Distribution of mafia firms by region
Source: Alfano et al. (2019).
On average, these mafia firms have higher revenues than legal local firms, but the standard deviation of revenues is also higher, leading the authors to conclude that “this implies that mafia firms undertake activities characterized by much higher returns but also higher risks”.
And while some people think that the mafia is in decline in Italy, the data on mafia firms contradicts this presumption. Mafia firms have grown rapidly, particularly in the south of Italy over the last decade. The research shows that mafia firms and implicitly the mafia as an organization has increasingly gone white collar. Today, mafia firms prefer corruption over violence, insofar as they tend to do their business in an orderly fashion and rely on corrupt officials to cover their activities. Municipalities that later were dissolved by the government due to a mafia takeover (yes, that happens regularly in Italy) had a significantly higher share of mafia firms in them. However, that does not mean that mafia firms aren’t violent. If bribery doesn’t work or if a corrupt town council is dissolved, then violence increases in that municipality indicating that there is a plan B for these companies.

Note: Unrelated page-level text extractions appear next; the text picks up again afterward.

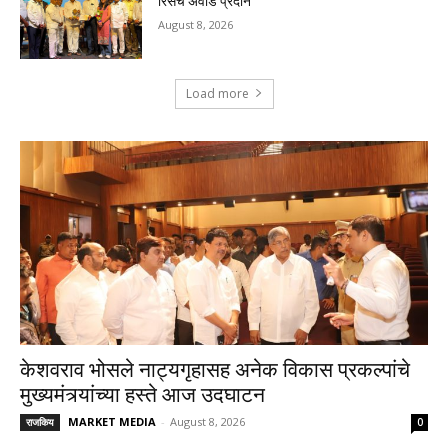
रिसर्च अवॉर्ड प्रदान
August 8, 2026
Load more
केशवराव भोसले नाट्यगृहासह अनेक विकास प्रकल्पांचे
मुख्यमंत्र्यांच्या हस्ते आज उदघाटन
MARKET MEDIA
-
August 8, 2026
राजकिय
0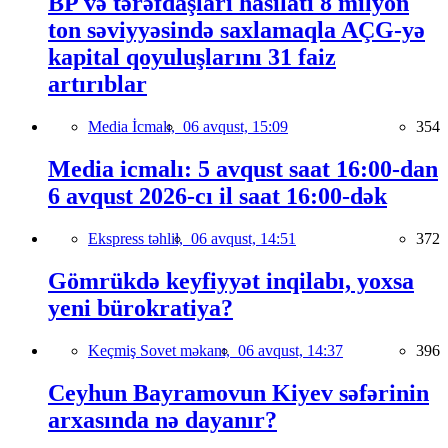
BP və tərəfdaşları hasilatı 8 milyon
ton səviyyəsində saxlamaqla AÇG-yə
kapital qoyuluşlarını 31 faiz
artırıblar
Media İcmalı,
06 avqust, 15:09
354
Media icmalı: 5 avqust saat 16:00-dan
6 avqust 2026-cı il saat 16:00-dək
Ekspress təhlil,
06 avqust, 14:51
372
Gömrükdə keyfiyyət inqilabı, yoxsa
yeni bürokratiya?
Keçmiş Sovet məkanı,
06 avqust, 14:37
396
Ceyhun Bayramovun Kiyev səfərinin
arxasında nə dayanır?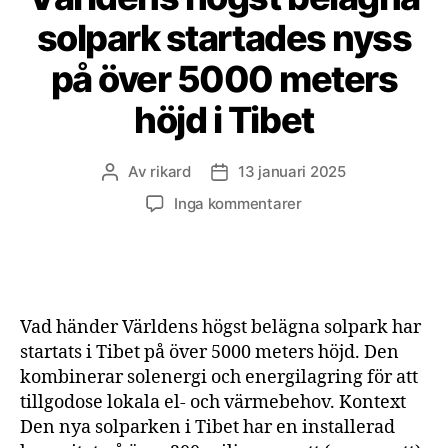
solpark startades nyss
på över 5000 meters
höjd i Tibet
Av
rikard
13 januari 2025
Inläggsförfattare
Inläggsdatum
till
Inga kommentarer
Världens
högst
belägna
solpark
startades
Vad händer Världens högst belägna solpark har
nyss
startats i Tibet på över 5000 meters höjd. Den
på
kombinerar solenergi och energilagring för att
över
tillgodose lokala el- och värmebehov. Kontext
5000
meters
Den nya solparken i Tibet har en installerad
höjd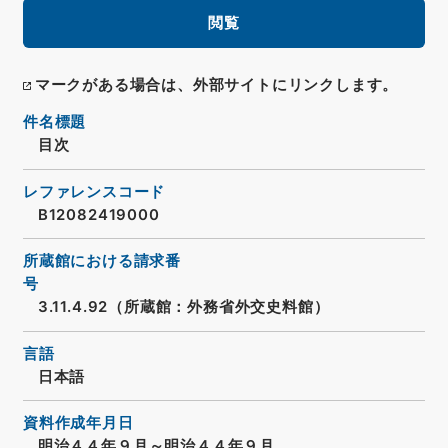
閲覧
マークがある場合は、外部サイトにリンクします。
件名標題
目次
レファレンスコード
B12082419000
所蔵館における請求番
号
3.11.4.92（所蔵館：外務省外交史料館）
言語
日本語
資料作成年月日
明治４４年９月～明治４４年９月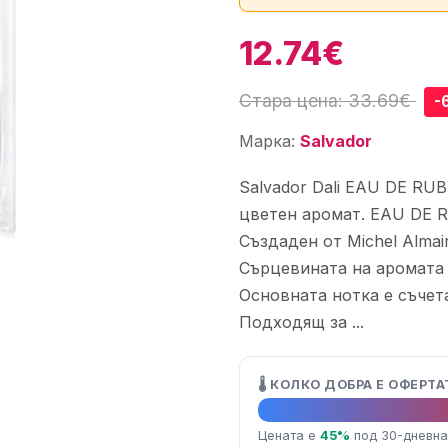
12.74€
Стара цена: 33.69€
-
Марка:
Salvador
Salvador Dali EAU DE RU
цветен аромат. EAU DE R
Създаден от Michel Almai
Сърцевината на аромата 
Основната нотка е съчета
Подходящ за ...
🌡️ КОЛКО ДОБРА Е ОФЕРТА
🔥 Топ оферта
Цената е
45%
под 30-дневна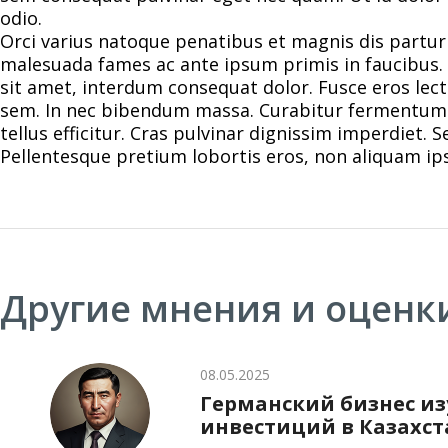
odio.
Orci varius natoque penatibus et magnis dis partur
malesuada fames ac ante ipsum primis in faucibus. P
sit amet, interdum consequat dolor. Fusce eros lec
sem. In nec bibendum massa. Curabitur fermentum v
tellus efficitur. Cras pulvinar dignissim imperdiet.
Pellentesque pretium lobortis eros, non aliquam i
Другие мнения и оценк
08.05.2025
Германский бизнес из
инвестиций в Казахст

What is surprising to me is that mafia firms not only have negative effects on the economy. Yes, mafia firms hamper entrepreneurship in their communities and run their competitors into the ground. But that’s what capitalism is all about, isn’t it? The better companies grow while the smaller, less efficient businesses face creative destruction.
But mafia firms allegedly also help mitigate the negative effects of recessions by reducing unemployment in bad times and migration from poorer regions to richer parts of the country. So, it isn’t all bad. One might almost think that in a recession, mafia firms are making offers, many unemployed can’t resist.